• Document excerpt:
BEGIN
Category Archives: life basics

Time for Recess!

Everyone knows that children need a break from school work and the classroom environment. Halfway through the morning, it arrives: recess. Children get out of their chairs and head outside to run around and play. Recess brings exercise that builds a healthy body, and unstructured play that restores the mind. Just a few minutes makes all the difference. Learners return to their desks with renewed ability to learn and grow. Recess is the frosting on the cake that is a good school day, and the relief from drudgery and stress that a bad day brings.

The benefits of taking a break in the work day are well known. So why do I act like skipping recess is a better, more virtuous choice than skipping rope outside for a few minutes?

Put Your Coat On…

Every chilly school day, it’s the same. Students leave their High street homes, turn a corner, and walk down my street. As soon as they are out of their parents’ sight, they whip off the hats, coats, jackets, and mittens their parents just made them put on. Girls swap sneakers and boots for strappy sandals with three inch heels, boys take off long-sleeved shirts to reveal the T shirts underneath. Tottering on icy streets, shivering and covered in goosebumps, they make their way the last quarter mile to Middle and High school. Just after 2pm, they will reverse the process, returning to home and parents re-dressed.

I can’t say why dressing for the weather is just too embarrassing for my young neighbors, or why making a fashion statement is worth frozen toes and wind-chapped arms. Image is everything, even at the cost of chattering teeth.
END
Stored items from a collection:
BEGIN
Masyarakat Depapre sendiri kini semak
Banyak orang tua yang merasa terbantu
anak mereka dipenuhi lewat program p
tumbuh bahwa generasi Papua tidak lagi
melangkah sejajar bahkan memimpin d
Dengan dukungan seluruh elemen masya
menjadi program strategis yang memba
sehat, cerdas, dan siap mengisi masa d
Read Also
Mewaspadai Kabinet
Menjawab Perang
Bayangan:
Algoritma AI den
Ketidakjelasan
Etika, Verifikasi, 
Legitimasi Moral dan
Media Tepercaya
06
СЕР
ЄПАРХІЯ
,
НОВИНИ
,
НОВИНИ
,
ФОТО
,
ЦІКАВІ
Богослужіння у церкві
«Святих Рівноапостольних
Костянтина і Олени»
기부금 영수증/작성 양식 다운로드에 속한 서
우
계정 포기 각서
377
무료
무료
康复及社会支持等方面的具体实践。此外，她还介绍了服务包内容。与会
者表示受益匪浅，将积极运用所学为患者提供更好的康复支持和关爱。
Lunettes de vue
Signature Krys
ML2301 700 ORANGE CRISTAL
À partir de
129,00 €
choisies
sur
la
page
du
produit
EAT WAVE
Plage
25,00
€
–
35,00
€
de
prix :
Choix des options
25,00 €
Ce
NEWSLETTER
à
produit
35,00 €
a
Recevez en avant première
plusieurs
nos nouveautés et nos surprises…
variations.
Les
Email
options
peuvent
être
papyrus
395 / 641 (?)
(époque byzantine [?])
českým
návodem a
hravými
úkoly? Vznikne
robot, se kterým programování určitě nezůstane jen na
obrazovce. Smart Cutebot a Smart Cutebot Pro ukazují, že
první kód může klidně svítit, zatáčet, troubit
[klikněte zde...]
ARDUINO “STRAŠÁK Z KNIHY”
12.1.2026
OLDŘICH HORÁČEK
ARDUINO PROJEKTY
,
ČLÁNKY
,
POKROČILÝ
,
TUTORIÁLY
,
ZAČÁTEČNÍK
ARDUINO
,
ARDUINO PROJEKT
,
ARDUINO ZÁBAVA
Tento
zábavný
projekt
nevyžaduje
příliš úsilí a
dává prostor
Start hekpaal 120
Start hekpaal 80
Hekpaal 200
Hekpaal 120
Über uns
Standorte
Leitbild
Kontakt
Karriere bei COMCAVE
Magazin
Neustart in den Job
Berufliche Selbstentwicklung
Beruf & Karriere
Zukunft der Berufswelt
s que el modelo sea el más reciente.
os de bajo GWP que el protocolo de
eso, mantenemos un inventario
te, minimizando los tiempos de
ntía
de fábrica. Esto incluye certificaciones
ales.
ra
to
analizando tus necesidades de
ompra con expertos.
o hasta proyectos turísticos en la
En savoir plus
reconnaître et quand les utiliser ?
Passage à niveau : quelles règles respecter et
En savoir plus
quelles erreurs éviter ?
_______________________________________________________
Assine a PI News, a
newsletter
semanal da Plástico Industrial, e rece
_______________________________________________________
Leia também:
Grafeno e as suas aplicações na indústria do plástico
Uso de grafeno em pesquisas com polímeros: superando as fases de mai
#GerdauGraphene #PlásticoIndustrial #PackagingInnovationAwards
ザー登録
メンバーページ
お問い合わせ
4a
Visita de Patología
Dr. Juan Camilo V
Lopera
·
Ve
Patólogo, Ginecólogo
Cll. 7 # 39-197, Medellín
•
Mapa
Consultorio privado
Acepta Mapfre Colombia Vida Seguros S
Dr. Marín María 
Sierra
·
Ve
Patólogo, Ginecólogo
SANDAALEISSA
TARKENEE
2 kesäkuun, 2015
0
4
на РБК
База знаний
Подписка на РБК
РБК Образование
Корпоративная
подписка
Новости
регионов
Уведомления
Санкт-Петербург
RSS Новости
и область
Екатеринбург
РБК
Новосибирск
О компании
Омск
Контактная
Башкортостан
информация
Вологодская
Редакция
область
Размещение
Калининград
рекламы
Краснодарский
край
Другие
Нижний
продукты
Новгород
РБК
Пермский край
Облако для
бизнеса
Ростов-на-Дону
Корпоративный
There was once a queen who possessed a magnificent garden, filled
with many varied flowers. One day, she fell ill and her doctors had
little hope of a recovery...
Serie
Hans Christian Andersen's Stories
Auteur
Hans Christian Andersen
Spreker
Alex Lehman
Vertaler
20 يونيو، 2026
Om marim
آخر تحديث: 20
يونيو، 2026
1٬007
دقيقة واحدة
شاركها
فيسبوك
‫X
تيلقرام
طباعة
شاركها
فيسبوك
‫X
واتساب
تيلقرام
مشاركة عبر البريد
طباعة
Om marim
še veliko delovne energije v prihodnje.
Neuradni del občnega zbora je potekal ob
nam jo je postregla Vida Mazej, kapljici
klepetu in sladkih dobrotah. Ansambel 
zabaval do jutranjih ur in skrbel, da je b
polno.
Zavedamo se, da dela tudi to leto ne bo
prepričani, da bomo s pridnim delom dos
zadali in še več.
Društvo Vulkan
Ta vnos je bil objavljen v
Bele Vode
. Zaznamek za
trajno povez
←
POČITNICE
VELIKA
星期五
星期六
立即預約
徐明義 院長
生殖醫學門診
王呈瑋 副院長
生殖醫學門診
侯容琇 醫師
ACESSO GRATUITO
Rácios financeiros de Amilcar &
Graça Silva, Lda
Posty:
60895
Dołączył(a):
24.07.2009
END
• Work order 1:
Retype the stretch of the blog post from "Time for Recess!" through "a few minutes?".
• Work order 2:
According to the blog post, what do the girls put on in place of their sneakers and boots?

• Reply 1:
Time for Recess!

Everyone knows that children need a break from school work and the classroom environment. Halfway through the morning, it arrives: recess. Children get out of their chairs and head outside to run around and play. Recess brings exercise that builds a healthy body, and unstructured play that restores the mind. Just a few minutes makes all the difference. Learners return to their desks with renewed ability to learn and grow. Recess is the frosting on the cake that is a good school day, and the relief from drudgery and stress that a bad day brings.

The benefits of taking a break in the work day are well known. So why do I act like skipping recess is a better, more virtuous choice than skipping rope outside for a few minutes?

• Reply 2:
Strappy sandals with three inch heels.